Selected excerpt -
6 Sustainability Starters

The more items on this list in place at a foodservice operation, the greener the facility.

Recycle: Designate separate bins for waste that the operation can recycle. Also, use recyclable items whenever possible, such as menus, cups and utensils.

Energy-efficient equipment: Although it can cost about 10% more up front, purchasing more energy-efficient equipment, including
Energy Star-rated items, can reduce utility costs by 10% to 50% in the long run.

Lower water usage: Incorporating equipment that minimizes water use, notably warewashers, is an effective step toward becoming more sustainable.

Waste reduction: Multiple steps can help reduce waste, including recycling, composting or right-sizing food production. Also consider using permanent ware instead of disposables.

LED lighting: LED lighting can utilize as much as 75% less energy and last up to 25% longer compared with fluorescent lights, according to the U.S. Department of Energy.

Buying local and seasonal: Purchasing food from area suppliers and produce that is in season helps lower the carbon footprint while supporting farms in the region.

Source: Green Restaurant Association

Plant Cafe Dogpatch Patio 02Dogpatch cafe functions as a testing ground for The Plant Cafe Organic at the concept’s bakery and catering kitchen facility.

Concept Close-Up: The Plant Cafe Organic, San Francisco

Open since 2006, The Plant Cafe Organic was founded by Matthew Guelke and Mark Lewis, who formerly worked in the virtual reality space. Their goal has always been to bring eating cleaner, healthier foods to the mainstream. The Plant Cafe Organic was voted San Francisco’s most sustainable restaurant by The Nature Conservancy, which works to grow conservation funding and establish environmentally conscious practices. Here, Guelke answers questions about his company’s take on sustainability.

Q: Describe your sustainable initiatives.

A: Our produce is purchased from organic farms and is sustainably grown, and our seafood is sustainably sourced. Our dishes are nutrient dense with more vegetables and all local ingredients. We also have a very low carbon footprint and don’t serve beef or lamb [due to the greenhouse gas emissions]. All of our packaging is either compostable or recyclable. We only purchase from ethical companies. Only nontoxic materials are used in our restaurant design. Our LED lighting is energy efficient as well as our water heaters.

Q: How does your focus on sustainability extend to your equipment?

A: We have a high-volume catering kitchen, and we’ve implemented top-of-the-line equipment that we don’t have to replace as often. One of our sites also has a dishwasher that uses ionized water to clean instead of detergents. For composting and recycling, we use blue and green bins so we can separate everything thoroughly. We go energy efficient where we can in the design and sourcing of our equipment. Balancing that as one of our main purposes of the equipment we use, we cross-reference energy efficiency with what we need [functionally] in terms of ovens and juicing machines. We use recycled dishware, tiles and reclaimed wood. Customers can refill their containers from home with our filtered water, which is available from a self-service spigot.

Q: What advice would you give other restaurants that are seeking to operate more sustainably?

A: Sourcing is key because it has a ripple effect in helping the environment. If you source ingredients from ethical, sustainable farms, you’re making an impact.

By the Numbers

72% of consumers say they’ve tried to cut food waste, mostly through not ordering more than they need or focusing more on portion sizes.

36% of consumers say that restaurants should do more to reduce single-use plastics, while the same percentage believe that it is both a business and personal responsibility. 

29% of consumers say they’d be willing to pay more for sustainable disposable products, while 39% say they’d be willing to use them but not pay more.

Entries shown -
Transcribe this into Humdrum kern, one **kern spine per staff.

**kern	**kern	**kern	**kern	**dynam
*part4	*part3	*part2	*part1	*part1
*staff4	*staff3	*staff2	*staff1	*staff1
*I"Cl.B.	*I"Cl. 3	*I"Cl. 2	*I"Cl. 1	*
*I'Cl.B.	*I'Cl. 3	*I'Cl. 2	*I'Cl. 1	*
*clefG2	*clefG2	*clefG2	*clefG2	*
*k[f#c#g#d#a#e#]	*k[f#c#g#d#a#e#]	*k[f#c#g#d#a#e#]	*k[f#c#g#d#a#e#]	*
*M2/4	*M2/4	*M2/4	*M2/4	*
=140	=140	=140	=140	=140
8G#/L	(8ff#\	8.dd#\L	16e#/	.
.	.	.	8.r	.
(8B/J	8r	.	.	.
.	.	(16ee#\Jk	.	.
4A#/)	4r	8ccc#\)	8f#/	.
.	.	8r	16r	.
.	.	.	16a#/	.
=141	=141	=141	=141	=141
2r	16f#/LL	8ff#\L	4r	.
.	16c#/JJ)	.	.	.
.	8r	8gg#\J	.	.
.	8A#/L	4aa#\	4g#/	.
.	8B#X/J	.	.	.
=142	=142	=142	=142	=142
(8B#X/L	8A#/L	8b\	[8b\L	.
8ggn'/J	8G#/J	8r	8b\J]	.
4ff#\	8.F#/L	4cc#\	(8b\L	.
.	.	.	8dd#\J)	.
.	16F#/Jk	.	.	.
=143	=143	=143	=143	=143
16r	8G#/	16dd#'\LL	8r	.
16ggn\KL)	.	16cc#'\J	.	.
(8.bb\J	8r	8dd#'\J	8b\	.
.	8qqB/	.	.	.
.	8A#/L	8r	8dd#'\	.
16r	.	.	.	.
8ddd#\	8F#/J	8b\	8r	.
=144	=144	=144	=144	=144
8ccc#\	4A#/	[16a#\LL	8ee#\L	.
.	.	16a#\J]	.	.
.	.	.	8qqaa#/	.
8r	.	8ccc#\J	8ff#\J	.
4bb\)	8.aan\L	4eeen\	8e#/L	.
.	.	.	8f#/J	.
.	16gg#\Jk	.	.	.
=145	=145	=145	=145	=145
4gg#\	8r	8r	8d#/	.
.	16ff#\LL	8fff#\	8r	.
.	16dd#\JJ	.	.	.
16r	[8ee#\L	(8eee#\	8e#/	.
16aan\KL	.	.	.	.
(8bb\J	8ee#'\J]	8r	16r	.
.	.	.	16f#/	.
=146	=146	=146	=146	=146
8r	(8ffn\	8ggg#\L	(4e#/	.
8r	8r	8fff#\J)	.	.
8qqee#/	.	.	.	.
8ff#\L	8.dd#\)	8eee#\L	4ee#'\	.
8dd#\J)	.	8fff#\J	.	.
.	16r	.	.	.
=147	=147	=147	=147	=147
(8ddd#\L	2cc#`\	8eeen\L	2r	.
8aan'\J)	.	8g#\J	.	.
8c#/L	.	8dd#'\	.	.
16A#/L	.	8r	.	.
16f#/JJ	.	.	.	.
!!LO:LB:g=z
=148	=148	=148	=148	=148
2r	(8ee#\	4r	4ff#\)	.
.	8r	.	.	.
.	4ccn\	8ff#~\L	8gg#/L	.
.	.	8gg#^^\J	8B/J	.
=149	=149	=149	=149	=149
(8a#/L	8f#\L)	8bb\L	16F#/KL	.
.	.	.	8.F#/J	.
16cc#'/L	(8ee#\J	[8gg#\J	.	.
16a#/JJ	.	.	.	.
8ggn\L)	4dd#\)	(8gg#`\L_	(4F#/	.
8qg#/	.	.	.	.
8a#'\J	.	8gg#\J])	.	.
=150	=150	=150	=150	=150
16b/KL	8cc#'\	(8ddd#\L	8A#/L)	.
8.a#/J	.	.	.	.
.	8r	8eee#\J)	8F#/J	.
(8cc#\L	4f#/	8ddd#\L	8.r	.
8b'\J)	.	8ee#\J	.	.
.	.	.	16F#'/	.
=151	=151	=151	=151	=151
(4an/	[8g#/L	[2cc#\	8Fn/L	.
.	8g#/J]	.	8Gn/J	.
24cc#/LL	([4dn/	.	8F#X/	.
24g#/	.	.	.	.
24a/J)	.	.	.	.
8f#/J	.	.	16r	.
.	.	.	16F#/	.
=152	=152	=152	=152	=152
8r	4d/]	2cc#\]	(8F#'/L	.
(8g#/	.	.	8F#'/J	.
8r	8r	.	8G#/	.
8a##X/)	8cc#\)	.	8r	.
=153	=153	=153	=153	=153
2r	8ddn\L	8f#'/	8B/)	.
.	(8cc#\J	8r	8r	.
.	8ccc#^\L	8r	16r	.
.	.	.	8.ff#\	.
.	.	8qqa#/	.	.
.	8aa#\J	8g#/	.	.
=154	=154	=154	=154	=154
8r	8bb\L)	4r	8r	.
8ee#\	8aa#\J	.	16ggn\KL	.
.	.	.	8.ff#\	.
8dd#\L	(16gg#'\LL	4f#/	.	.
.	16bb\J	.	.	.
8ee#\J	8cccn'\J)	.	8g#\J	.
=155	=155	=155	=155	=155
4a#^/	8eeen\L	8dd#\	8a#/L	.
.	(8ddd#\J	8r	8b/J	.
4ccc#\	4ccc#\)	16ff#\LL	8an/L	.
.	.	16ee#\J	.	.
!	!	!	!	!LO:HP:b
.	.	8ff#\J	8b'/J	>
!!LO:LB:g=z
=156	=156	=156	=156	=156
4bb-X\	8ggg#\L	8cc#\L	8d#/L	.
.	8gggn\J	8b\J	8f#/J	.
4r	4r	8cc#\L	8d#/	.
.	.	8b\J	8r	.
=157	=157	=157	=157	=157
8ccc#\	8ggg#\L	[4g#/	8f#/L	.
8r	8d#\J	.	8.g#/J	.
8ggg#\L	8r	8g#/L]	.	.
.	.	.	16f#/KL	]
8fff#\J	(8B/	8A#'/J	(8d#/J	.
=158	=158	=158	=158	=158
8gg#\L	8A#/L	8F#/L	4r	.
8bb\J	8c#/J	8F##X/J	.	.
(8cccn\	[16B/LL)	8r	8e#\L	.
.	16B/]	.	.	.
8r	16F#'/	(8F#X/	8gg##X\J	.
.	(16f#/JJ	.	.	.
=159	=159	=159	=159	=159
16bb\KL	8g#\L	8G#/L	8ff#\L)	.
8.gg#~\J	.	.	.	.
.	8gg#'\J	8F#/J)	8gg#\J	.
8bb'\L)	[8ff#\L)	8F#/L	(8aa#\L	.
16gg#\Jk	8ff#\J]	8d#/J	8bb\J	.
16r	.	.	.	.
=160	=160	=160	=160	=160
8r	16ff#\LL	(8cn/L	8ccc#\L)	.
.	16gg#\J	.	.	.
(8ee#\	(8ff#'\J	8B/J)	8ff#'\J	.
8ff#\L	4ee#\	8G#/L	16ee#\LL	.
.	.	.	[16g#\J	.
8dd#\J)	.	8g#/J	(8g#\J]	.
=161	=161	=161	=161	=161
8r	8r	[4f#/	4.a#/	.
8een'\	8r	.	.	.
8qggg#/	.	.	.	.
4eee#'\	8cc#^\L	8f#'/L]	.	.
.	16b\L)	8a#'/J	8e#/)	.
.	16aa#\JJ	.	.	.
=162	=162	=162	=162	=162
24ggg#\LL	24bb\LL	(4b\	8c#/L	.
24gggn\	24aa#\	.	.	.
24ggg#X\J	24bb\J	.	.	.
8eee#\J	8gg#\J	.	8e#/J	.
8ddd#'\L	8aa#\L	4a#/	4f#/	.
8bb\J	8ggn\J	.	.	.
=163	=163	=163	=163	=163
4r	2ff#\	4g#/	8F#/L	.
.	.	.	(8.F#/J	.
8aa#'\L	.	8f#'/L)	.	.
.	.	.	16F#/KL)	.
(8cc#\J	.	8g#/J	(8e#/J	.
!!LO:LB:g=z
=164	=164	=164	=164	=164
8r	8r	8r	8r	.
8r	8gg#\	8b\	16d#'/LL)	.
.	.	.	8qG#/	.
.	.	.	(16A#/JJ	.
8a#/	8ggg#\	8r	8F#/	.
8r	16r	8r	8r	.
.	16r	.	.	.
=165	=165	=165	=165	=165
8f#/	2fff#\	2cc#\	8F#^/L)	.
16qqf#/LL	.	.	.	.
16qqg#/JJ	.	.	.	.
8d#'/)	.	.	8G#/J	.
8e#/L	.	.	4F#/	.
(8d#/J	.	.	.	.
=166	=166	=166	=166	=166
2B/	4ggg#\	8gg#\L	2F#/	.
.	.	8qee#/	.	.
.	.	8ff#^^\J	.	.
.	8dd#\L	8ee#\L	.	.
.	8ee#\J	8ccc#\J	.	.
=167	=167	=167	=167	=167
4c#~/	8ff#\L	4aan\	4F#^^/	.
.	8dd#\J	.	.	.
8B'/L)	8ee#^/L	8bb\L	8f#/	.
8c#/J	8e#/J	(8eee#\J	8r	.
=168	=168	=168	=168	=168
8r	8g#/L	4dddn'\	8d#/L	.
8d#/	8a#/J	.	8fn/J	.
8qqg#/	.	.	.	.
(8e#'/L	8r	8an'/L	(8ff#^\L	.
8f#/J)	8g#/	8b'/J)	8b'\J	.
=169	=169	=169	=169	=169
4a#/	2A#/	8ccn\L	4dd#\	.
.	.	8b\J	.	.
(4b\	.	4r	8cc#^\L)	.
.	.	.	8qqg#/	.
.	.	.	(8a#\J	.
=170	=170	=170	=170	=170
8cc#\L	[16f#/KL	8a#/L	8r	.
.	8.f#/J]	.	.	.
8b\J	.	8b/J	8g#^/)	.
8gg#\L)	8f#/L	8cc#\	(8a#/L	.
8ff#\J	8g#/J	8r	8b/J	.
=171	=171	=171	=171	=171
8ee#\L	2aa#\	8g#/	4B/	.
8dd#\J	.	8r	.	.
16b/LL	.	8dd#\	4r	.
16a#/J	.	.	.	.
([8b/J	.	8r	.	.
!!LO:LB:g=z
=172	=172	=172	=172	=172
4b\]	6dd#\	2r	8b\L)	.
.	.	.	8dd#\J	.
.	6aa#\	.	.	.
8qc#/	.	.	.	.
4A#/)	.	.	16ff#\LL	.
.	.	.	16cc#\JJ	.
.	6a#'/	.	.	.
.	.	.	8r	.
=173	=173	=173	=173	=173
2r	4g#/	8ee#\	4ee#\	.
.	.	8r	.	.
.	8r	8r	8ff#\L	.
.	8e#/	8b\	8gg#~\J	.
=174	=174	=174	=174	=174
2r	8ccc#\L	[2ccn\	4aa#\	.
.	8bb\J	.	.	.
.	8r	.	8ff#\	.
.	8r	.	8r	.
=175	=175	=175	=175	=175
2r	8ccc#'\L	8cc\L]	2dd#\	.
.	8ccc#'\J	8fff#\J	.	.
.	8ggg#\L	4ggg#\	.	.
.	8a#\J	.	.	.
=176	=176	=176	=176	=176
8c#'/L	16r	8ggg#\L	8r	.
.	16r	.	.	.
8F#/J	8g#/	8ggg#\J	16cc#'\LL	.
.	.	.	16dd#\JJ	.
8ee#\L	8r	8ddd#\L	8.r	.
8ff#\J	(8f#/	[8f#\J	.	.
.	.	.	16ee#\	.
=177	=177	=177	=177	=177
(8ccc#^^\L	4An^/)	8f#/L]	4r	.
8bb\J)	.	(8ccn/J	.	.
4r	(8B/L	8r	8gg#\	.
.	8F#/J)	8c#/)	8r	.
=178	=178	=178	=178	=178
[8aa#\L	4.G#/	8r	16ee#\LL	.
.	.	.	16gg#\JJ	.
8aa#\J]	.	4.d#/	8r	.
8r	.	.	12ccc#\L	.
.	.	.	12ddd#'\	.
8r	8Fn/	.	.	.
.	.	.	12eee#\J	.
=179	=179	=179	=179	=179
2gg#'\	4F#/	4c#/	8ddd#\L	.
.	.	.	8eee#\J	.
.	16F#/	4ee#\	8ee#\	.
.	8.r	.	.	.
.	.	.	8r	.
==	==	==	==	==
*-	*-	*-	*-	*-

Problem to solve -
In the restaurant sustainability article above, what does the dishwasher at one of The Plant Cafe Organic's sites use instead of detergents to clean?

Your solution -
Ionized water.